**TASK TO CARRY OUT**
Return the passage from the post about SAS code below, word for word, starting with "Yes, the values" and going on through "look like this?".

*** EXCERPTED PASSAGE

Yes, the values are written correctly. I have copy pasted the values from the Excel sheet. I even tried to change
WHEN ('Fast Track 1 Heir') Heir +1;
to
WHEN ('%Heir%') Heir +1;
Even then it didn't work.
So you're suggestion would look like this?
DATA atropos.dos_rap;
SET atropos.dos_opt;
BY dossier_manager;
RETAIN
Heir
Living_Expenses
Balance
Surety
Manual
Notary
Standard;
IF first.dossier_manager
THEN DO;
Heir=0;
Living_Expenses=0;
Balance=0;
Surety=0;
Manual=0;
Notary=0;
Standard=0;
END;
SELECT (distributionoption);
IF distributionoption = ('Fast Track 1 Heir') THEN Heir +1;
ELSE IF distributionoption = ('Fast Track Living Expenses') THEN Living_Expenses +1;
ELSE IF distributionoption = ('Fast Track Balance') THEN Balance +1;
ELSE IF distributionoption = ('Fast Track Surety") THEN Surety +1;
ELSE IF distributionoption = 'Manual Distributionassignment Office') THEN Manual +1;
ELSE IF distributionoption = ('Distribution Notery') THEN Notery +1;
ELSE IF distributionoption = ('Distribution Standard') THEN Standard +1;
END;
IF last.dossier_manager THEN OUTPUT;
KEEP dossier_manager Heir Living_Expenses Balance Surety Manual Notary Standard;
RUN;
I tried a different approach.

******
*** MATERIAL SUPPLIED

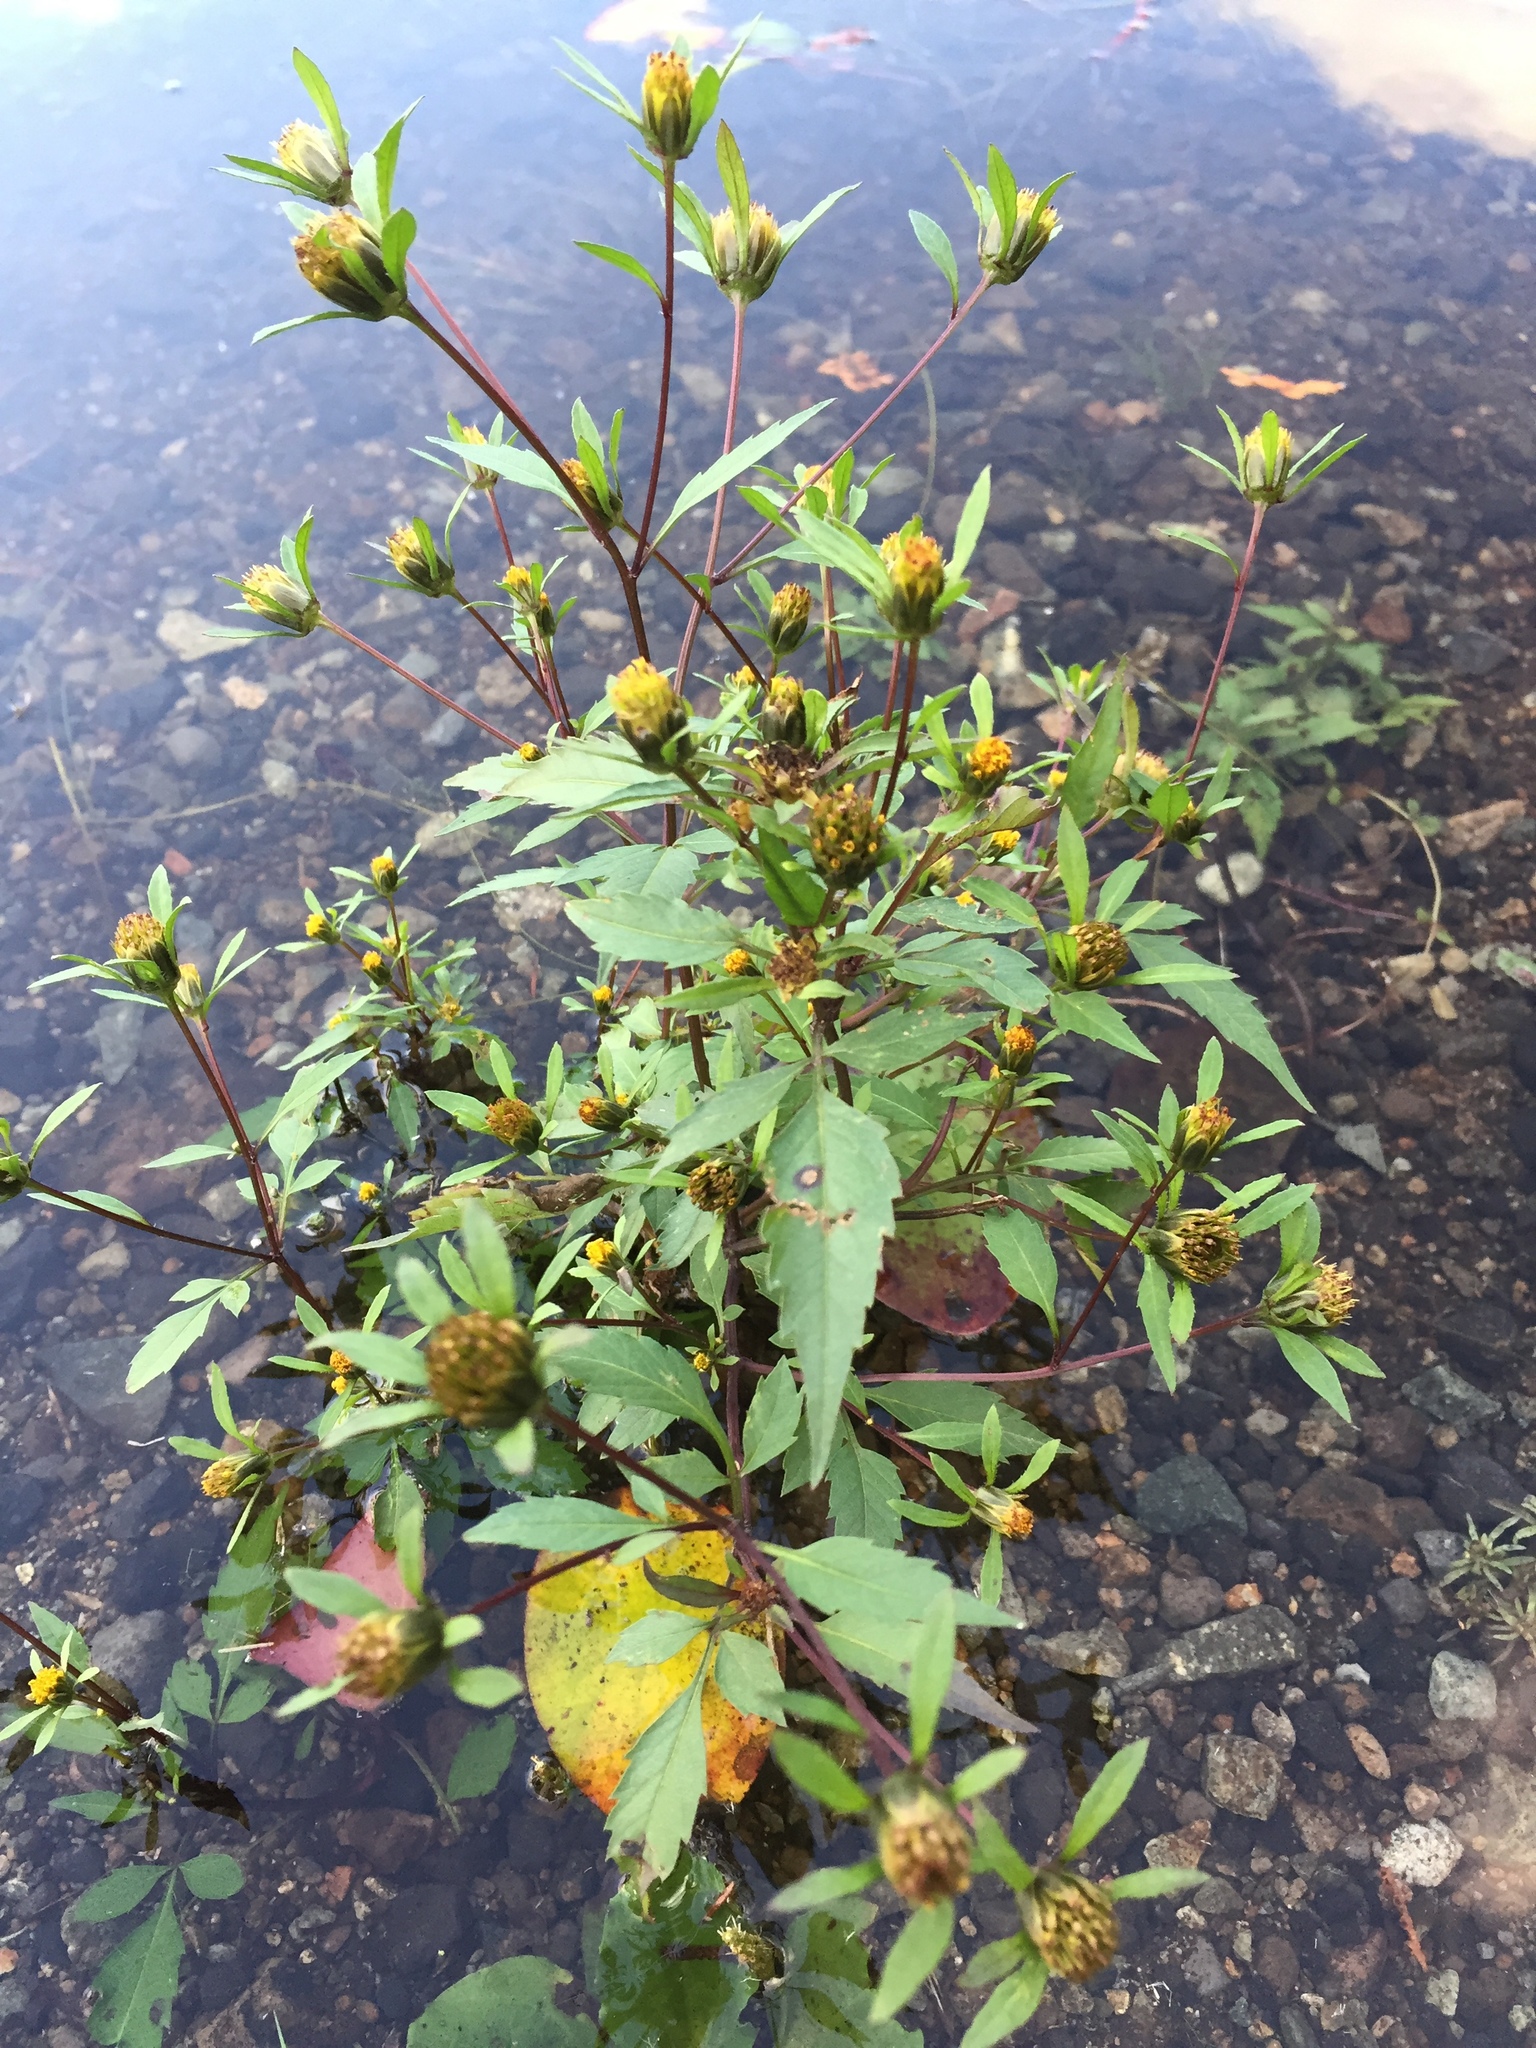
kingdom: Plantae
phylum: Tracheophyta
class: Magnoliopsida
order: Asterales
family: Asteraceae
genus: Bidens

******

**YOUR SOLUTION**
Yes, the values are written correctly. I have copy pasted the values from the Excel sheet. I even tried to change
WHEN ('Fast Track 1 Heir') Heir +1;
to
WHEN ('%Heir%') Heir +1;
Even then it didn't work.
So you're suggestion would look like this?